BEGIN Data section

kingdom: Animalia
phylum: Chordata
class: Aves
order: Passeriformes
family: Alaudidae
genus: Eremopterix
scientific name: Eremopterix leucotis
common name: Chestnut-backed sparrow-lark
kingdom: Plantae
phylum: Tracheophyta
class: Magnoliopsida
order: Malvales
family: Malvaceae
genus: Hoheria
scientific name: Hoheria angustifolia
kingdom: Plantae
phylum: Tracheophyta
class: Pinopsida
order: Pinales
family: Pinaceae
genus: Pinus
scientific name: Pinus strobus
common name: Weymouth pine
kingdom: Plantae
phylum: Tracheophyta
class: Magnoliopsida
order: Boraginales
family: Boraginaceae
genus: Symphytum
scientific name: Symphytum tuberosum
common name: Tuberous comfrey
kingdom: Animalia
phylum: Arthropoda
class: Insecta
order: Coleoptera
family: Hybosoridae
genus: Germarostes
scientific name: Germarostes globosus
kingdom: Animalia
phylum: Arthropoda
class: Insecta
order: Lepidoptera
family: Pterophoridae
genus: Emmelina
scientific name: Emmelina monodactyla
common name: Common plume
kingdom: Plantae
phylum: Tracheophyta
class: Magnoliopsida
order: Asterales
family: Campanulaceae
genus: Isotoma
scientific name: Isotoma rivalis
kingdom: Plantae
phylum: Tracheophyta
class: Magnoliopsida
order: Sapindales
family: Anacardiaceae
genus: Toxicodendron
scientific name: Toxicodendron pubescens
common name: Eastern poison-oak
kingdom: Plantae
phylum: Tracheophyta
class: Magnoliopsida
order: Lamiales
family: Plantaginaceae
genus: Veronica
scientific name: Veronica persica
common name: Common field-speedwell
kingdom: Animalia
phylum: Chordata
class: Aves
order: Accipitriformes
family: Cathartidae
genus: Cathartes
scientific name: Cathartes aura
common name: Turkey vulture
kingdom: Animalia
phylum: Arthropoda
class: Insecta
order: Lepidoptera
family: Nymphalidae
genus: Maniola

END Data section

:: Instructions for the task ::
Convert the lines of every row above into a single JSON list of strings, one string per line, leaving out any blank lines.

:: Complete answer ::
[
  "kingdom: Animalia",
  "phylum: Chordata",
  "class: Aves",
  "order: Passeriformes",
  "family: Alaudidae",
  "genus: Eremopterix",
  "scientific name: Eremopterix leucotis",
  "common name: Chestnut-backed sparrow-lark",
  "kingdom: Plantae",
  "phylum: Tracheophyta",
  "class: Magnoliopsida",
  "order: Malvales",
  "family: Malvaceae",
  "genus: Hoheria",
  "scientific name: Hoheria angustifolia",
  "kingdom: Plantae",
  "phylum: Tracheophyta",
  "class: Pinopsida",
  "order: Pinales",
  "family: Pinaceae",
  "genus: Pinus",
  "scientific name: Pinus strobus",
  "common name: Weymouth pine",
  "kingdom: Plantae",
  "phylum: Tracheophyta",
  "class: Magnoliopsida",
  "order: Boraginales",
  "family: Boraginaceae",
  "genus: Symphytum",
  "scientific name: Symphytum tuberosum",
  "common name: Tuberous comfrey",
  "kingdom: Animalia",
  "phylum: Arthropoda",
  "class: Insecta",
  "order: Coleoptera",
  "family: Hybosoridae",
  "genus: Germarostes",
  "scientific name: Germarostes globosus",
  "kingdom: Animalia",
  "phylum: Arthropoda",
  "class: Insecta",
  "order: Lepidoptera",
  "family: Pterophoridae",
  "genus: Emmelina",
  "scientific name: Emmelina monodactyla",
  "common name: Common plume",
  "kingdom: Plantae",
  "phylum: Tracheophyta",
  "class: Magnoliopsida",
  "order: Asterales",
  "family: Campanulaceae",
  "genus: Isotoma",
  "scientific name: Isotoma rivalis",
  "kingdom: Plantae",
  "phylum: Tracheophyta",
  "class: Magnoliopsida",
  "order: Sapindales",
  "family: Anacardiaceae",
  "genus: Toxicodendron",
  "scientific name: Toxicodendron pubescens",
  "common name: Eastern poison-oak",
  "kingdom: Plantae",
  "phylum: Tracheophyta",
  "class: Magnoliopsida",
  "order: Lamiales",
  "family: Plantaginaceae",
  "genus: Veronica",
  "scientific name: Veronica persica",
  "common name: Common field-speedwell",
  "kingdom: Animalia",
  "phylum: Chordata",
  "class: Aves",
  "order: Accipitriformes",
  "family: Cathartidae",
  "genus: Cathartes",
  "scientific name: Cathartes aura",
  "common name: Turkey vulture",
  "kingdom: Animalia",
  "phylum: Arthropoda",
  "class: Insecta",
  "order: Lepidoptera",
  "family: Nymphalidae",
  "genus: Maniola"
]